Teaching

ECE 511: Analog Electronics

• Beginning graduate-level course covering the following topics: MOS device physics review, single-stage amplifiers, bias networks, operational amplifiers, feedback networks, frequency response, stability, and noise. [course catalog].
• Text: (choose ONE of the following)
  • Carusone, Johns, and Martin, Analog Integrated Circuit Design, 2nd ed., Wiley, 2012.
  • Gray, Hurst, Lewis, and Meyer, Analysis and Design of Analog Integrated Circuits, 5th ed., Wiley, 2009.
• I teach this course every Fall semester.
• Distance education sections have been offered from 2011 onward.

ECE 712: Integrated Circuits for Wireless Communications

• Advanced graduate-level course covering the following topics: silicon IC technology choices, integrated passive components, matching networks, distributed circuits, RF amplifiers, noise parameters, active and passive mixers, receivers, transmitters, phase-locked loops, and voltage-controlled oscillators  [course catalog].
• Text: Behzad Razavi, RF Microelectronics, 2nd edition, Prentice Hall, New Jersey, 2012
• I teach this course every Spring semester.
• Distance education sections have been offered from 2012 onward.

ECE 792: Design of Millimeter-Wave Integrated Circuits and Systems

• Special-topics graduate-level course covering the following topics: silicon IC technology at mmWave, radio link budgets, beamformers, amplifiers, phase shifters, oscillators, mixers, transmit/receive front-ends, phased-arrays, receivers, transmitters, radars, and radiometers.
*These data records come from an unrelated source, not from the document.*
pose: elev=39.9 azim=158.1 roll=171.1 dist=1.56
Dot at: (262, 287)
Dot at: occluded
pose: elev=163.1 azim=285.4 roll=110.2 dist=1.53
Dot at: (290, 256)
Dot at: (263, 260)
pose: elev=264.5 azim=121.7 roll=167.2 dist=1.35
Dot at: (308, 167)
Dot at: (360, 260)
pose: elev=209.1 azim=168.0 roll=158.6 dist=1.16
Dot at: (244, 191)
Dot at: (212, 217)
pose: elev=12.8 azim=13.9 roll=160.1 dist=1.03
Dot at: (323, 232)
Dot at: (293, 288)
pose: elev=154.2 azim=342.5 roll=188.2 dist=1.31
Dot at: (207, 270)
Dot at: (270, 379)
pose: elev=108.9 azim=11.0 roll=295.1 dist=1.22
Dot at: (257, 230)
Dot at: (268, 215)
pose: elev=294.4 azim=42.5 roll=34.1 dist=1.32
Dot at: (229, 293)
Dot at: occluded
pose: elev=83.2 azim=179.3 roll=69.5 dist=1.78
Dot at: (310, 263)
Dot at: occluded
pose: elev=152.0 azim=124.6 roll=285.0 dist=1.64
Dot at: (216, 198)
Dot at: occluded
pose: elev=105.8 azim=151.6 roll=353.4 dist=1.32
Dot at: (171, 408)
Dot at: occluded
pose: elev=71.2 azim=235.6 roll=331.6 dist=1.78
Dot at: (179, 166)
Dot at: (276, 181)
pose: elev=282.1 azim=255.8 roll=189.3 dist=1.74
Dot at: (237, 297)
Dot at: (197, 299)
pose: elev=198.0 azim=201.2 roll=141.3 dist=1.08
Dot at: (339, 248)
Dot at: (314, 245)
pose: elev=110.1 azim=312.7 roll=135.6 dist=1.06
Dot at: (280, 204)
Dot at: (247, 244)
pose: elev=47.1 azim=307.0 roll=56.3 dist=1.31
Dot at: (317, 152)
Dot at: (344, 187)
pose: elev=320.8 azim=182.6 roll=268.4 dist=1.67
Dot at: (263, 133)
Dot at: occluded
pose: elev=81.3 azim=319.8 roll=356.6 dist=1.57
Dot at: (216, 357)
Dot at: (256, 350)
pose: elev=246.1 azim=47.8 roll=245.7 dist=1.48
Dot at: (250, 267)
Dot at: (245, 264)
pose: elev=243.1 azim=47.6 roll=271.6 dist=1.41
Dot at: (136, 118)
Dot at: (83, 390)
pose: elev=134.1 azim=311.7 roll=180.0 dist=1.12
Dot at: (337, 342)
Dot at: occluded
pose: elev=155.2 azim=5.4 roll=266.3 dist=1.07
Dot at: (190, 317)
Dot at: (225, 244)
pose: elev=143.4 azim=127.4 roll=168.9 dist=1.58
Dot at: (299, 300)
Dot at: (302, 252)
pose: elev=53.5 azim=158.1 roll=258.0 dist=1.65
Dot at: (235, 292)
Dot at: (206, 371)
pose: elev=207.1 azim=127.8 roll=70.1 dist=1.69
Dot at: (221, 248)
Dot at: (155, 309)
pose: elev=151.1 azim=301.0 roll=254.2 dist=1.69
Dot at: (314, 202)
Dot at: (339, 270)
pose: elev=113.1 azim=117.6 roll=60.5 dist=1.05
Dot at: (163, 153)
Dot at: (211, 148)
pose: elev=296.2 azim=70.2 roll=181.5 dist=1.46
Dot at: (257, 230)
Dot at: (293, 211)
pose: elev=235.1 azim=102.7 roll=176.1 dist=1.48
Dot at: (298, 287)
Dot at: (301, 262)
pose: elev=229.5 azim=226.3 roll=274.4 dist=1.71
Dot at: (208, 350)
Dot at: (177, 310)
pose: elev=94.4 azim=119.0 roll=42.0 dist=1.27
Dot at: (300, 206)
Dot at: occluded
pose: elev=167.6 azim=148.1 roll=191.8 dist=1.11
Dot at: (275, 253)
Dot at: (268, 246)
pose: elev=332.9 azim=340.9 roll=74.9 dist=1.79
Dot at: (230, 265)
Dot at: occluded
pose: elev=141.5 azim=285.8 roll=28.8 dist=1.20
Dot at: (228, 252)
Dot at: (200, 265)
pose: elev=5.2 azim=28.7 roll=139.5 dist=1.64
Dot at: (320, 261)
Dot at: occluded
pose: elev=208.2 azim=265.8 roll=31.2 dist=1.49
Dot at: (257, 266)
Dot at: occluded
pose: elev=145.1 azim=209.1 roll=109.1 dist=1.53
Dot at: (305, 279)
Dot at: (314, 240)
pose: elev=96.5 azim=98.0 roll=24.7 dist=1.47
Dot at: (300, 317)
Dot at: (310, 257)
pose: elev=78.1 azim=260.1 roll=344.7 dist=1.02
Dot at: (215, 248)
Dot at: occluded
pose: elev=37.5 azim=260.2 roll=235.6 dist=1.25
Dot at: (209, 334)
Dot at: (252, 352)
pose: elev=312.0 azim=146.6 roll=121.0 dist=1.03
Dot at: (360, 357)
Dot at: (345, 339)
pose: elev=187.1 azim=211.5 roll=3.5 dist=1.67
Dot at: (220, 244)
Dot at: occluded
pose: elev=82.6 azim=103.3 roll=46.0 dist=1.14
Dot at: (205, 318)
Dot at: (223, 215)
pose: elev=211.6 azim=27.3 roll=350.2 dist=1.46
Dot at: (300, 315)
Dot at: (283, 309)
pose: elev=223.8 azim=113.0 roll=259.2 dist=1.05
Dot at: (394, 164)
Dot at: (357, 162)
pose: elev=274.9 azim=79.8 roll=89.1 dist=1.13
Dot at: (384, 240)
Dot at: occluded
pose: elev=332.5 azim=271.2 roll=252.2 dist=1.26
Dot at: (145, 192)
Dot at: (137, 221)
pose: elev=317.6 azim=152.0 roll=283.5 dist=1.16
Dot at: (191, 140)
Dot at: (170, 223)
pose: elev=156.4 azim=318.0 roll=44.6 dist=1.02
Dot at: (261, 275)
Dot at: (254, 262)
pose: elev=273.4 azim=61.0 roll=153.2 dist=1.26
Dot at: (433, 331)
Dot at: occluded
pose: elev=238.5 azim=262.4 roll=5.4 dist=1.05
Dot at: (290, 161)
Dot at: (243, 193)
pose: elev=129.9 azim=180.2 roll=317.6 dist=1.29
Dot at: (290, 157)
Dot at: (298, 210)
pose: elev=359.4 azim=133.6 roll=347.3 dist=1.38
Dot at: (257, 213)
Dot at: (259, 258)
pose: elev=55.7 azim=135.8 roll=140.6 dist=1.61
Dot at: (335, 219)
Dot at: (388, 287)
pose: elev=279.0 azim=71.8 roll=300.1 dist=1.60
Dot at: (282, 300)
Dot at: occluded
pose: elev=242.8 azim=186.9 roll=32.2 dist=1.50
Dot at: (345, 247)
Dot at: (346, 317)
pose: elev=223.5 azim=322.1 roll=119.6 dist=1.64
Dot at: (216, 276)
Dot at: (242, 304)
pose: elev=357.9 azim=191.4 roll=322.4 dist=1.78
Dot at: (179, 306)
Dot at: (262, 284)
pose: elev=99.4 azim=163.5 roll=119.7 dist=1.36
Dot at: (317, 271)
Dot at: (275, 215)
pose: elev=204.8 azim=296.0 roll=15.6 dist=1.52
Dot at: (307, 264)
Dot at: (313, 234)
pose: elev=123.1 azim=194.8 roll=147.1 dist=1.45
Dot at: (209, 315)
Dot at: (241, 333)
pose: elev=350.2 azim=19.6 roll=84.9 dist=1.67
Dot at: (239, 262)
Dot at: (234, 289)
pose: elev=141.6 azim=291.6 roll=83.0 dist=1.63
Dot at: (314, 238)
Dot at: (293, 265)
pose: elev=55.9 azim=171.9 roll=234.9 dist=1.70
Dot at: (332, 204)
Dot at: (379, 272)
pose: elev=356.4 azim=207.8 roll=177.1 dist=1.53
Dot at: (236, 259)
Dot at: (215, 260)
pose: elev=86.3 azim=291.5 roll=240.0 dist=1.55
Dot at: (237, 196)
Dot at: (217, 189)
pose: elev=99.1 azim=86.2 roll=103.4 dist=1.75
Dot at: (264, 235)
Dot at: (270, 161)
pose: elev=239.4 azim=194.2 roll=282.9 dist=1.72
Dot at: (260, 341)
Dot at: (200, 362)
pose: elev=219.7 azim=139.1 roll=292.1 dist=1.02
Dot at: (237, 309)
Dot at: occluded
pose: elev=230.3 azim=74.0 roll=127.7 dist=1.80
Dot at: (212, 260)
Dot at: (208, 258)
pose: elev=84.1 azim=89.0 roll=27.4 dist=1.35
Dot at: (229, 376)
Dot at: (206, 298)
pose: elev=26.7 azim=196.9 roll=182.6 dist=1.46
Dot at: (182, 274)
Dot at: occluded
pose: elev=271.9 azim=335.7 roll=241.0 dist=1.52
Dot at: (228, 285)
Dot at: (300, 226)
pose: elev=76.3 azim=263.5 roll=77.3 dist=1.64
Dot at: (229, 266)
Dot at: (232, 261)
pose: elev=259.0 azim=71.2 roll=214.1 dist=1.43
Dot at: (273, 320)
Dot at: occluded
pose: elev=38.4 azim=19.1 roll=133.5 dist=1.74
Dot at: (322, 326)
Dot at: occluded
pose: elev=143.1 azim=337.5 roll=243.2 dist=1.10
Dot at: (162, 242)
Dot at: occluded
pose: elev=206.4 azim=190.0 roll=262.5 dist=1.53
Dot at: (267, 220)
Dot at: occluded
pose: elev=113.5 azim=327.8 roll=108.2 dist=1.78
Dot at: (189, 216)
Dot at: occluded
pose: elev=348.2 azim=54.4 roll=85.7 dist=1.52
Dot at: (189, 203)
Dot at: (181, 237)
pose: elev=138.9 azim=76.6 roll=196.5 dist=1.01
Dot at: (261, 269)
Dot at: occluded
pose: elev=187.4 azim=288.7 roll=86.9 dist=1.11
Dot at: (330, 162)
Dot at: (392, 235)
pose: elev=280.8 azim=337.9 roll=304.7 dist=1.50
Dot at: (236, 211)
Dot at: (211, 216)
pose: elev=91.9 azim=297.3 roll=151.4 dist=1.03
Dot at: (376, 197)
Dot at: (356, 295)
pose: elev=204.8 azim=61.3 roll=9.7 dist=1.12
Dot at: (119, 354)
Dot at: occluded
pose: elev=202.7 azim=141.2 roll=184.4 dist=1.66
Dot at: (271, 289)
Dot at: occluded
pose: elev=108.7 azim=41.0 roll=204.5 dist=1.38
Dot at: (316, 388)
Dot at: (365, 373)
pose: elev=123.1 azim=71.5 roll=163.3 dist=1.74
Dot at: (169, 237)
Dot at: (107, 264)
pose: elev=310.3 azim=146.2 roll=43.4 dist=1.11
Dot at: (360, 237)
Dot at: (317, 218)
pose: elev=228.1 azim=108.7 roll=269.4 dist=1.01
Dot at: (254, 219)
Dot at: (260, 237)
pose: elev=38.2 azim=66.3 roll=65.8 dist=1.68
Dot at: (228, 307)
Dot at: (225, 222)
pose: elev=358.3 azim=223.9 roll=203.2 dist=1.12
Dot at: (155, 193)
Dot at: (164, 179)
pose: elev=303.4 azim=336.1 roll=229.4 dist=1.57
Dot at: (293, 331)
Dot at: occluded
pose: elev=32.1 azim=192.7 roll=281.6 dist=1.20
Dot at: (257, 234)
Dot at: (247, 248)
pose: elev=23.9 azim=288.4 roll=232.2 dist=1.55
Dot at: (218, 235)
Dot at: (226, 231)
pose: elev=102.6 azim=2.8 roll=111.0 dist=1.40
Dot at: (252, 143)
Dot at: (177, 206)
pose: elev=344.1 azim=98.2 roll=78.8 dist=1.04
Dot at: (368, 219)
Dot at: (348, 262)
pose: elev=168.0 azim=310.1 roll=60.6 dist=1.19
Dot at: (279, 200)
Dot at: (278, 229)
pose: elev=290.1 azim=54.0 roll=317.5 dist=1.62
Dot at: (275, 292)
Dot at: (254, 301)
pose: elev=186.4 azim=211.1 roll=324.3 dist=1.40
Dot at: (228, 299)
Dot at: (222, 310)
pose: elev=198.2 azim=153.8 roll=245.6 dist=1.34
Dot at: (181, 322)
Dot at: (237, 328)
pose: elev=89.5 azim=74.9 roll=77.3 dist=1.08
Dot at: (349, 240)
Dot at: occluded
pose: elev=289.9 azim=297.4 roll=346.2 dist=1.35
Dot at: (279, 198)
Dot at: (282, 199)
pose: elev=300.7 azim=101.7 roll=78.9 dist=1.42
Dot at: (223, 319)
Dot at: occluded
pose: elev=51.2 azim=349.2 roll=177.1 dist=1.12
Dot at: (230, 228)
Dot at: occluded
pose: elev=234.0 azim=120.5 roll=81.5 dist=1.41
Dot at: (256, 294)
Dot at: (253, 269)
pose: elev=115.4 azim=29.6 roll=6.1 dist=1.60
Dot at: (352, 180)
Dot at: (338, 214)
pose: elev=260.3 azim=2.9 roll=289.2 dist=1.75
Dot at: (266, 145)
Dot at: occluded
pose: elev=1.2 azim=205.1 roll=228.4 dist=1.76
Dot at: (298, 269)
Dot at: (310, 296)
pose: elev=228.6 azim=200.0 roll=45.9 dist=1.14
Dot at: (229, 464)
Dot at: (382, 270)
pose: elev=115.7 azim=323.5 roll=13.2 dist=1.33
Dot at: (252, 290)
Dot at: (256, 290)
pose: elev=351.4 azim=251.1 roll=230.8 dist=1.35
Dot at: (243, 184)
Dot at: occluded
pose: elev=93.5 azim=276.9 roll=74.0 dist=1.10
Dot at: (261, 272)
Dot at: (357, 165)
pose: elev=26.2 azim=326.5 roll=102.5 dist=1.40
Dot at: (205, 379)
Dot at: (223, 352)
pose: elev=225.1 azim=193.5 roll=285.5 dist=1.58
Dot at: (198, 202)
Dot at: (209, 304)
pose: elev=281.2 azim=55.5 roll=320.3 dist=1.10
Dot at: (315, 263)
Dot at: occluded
Emphasis will be placed on differences encountered in mmWave IC design as compared to RFIC design due to technology capabilities and/or application requirements.
• Text: Sorin Voinigescu, High-Frequency Integrated Circuits, 1st ed., Cambridge, 2013
• I plan to teach this course in Spring semesters every other year, beginning in Spring 2018.
• Distance education sections will be offered from 2021 onward.